(Dataset section)
::::::::::

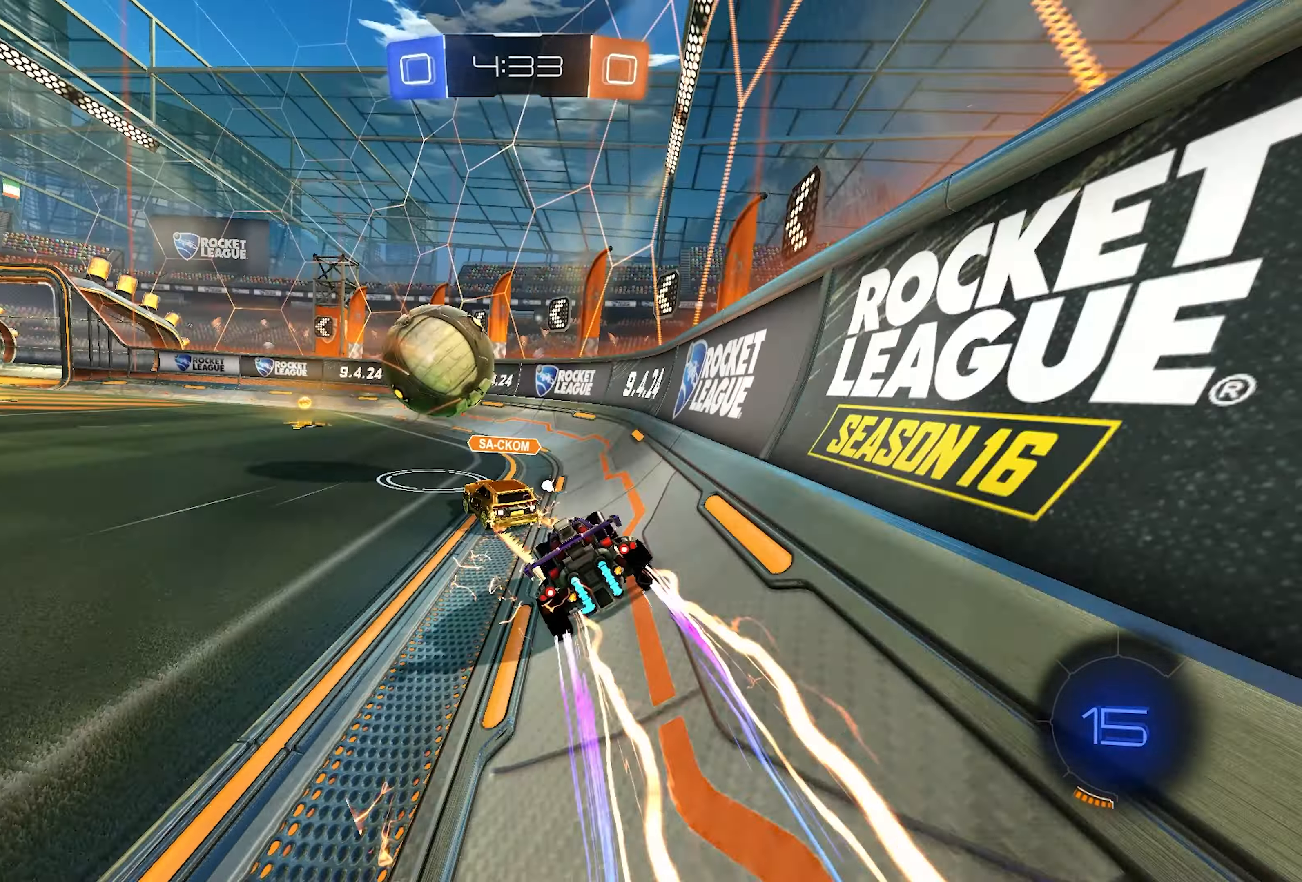
{"buttons": ["L1", "R2"], "left_stick": "center", "right_stick": "center", "events": [[267, "left_stick", "left"], [300, "L1", "down"], [417, "left_stick", "center"]]}
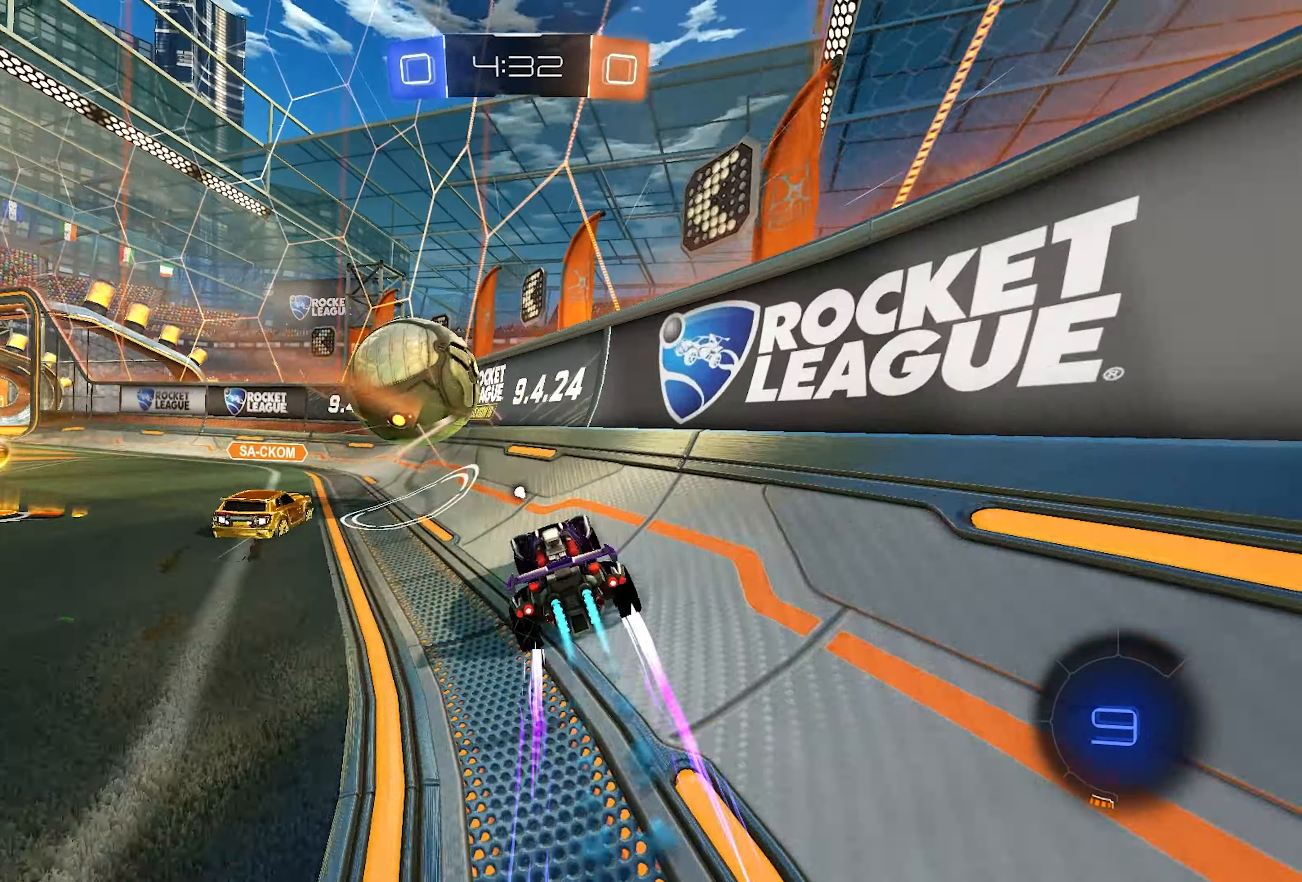
{"buttons": ["CROSS", "L1", "L2", "R2"], "left_stick": "up-right", "right_stick": "center", "events": [[17, "L2", "down"], [17, "left_stick", "up-right"], [67, "CROSS", "down"], [117, "CROSS", "up"], [167, "CROSS", "down"], [200, "CROSS", "up"], [383, "CROSS", "down"], [400, "CROSS", "up"], [467, "CROSS", "down"]]}
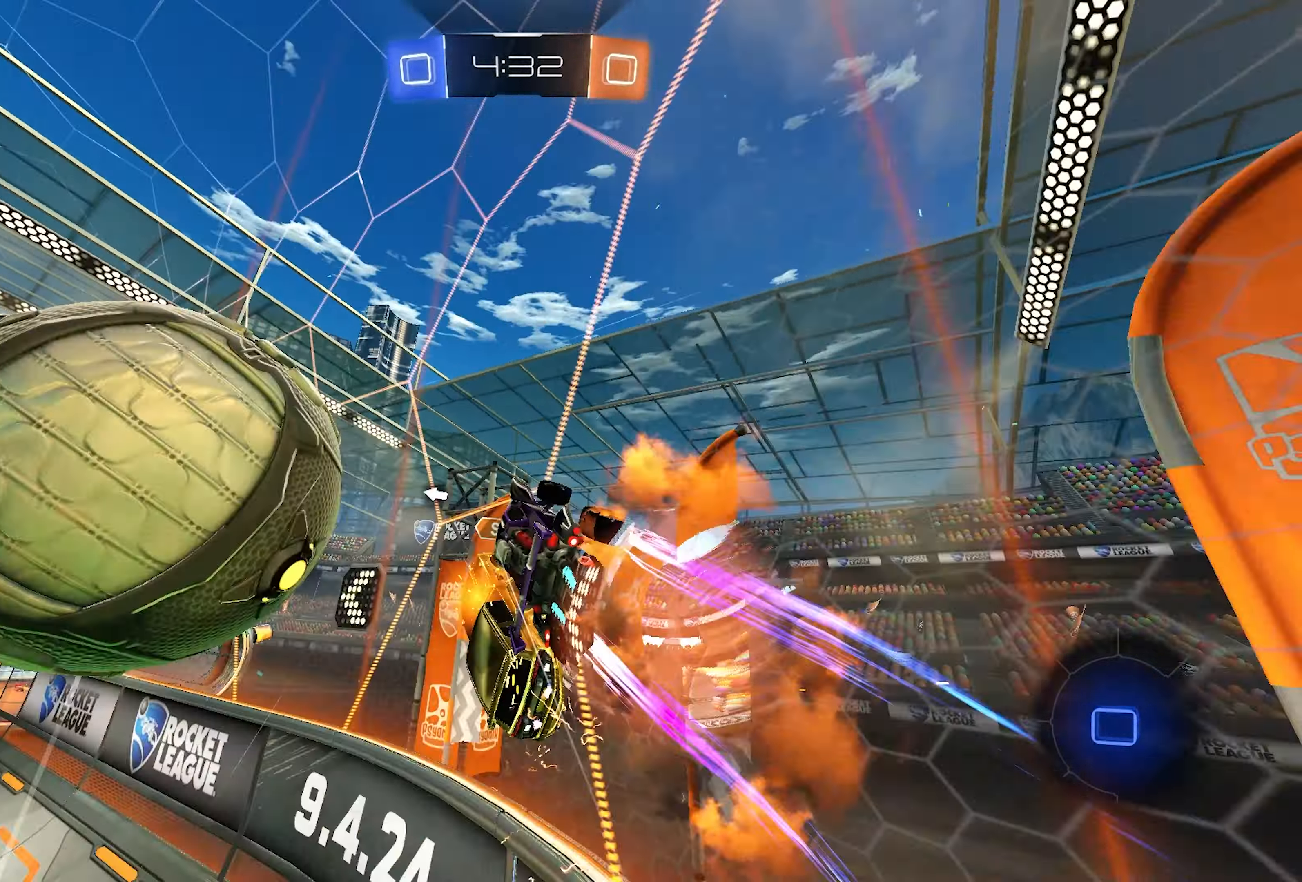
{"buttons": ["TRIANGLE", "L1", "R2"], "left_stick": "left", "right_stick": "center", "events": [[17, "CROSS", "up"], [50, "CROSS", "down"], [117, "CROSS", "up"], [117, "left_stick", "up"], [150, "CROSS", "down"], [183, "CROSS", "up"], [283, "left_stick", "left"], [350, "L2", "up"], [483, "TRIANGLE", "down"]]}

::::::::::

(Task item) Nothing but the pictures should be left out when the listing is repeated exactly.

(Output for this task)
{"buttons": ["L1", "R2"], "left_stick": "center", "right_stick": "center", "events": [[267, "left_stick", "left"], [300, "L1", "down"], [417, "left_stick", "center"]]}
{"buttons": ["CROSS", "L1", "L2", "R2"], "left_stick": "up-right", "right_stick": "center", "events": [[17, "L2", "down"], [17, "left_stick", "up-right"], [67, "CROSS", "down"], [117, "CROSS", "up"], [167, "CROSS", "down"], [200, "CROSS", "up"], [383, "CROSS", "down"], [400, "CROSS", "up"], [467, "CROSS", "down"]]}
{"buttons": ["TRIANGLE", "L1", "R2"], "left_stick": "left", "right_stick": "center", "events": [[17, "CROSS", "up"], [50, "CROSS", "down"], [117, "CROSS", "up"], [117, "left_stick", "up"], [150, "CROSS", "down"], [183, "CROSS", "up"], [283, "left_stick", "left"], [350, "L2", "up"], [483, "TRIANGLE", "down"]]}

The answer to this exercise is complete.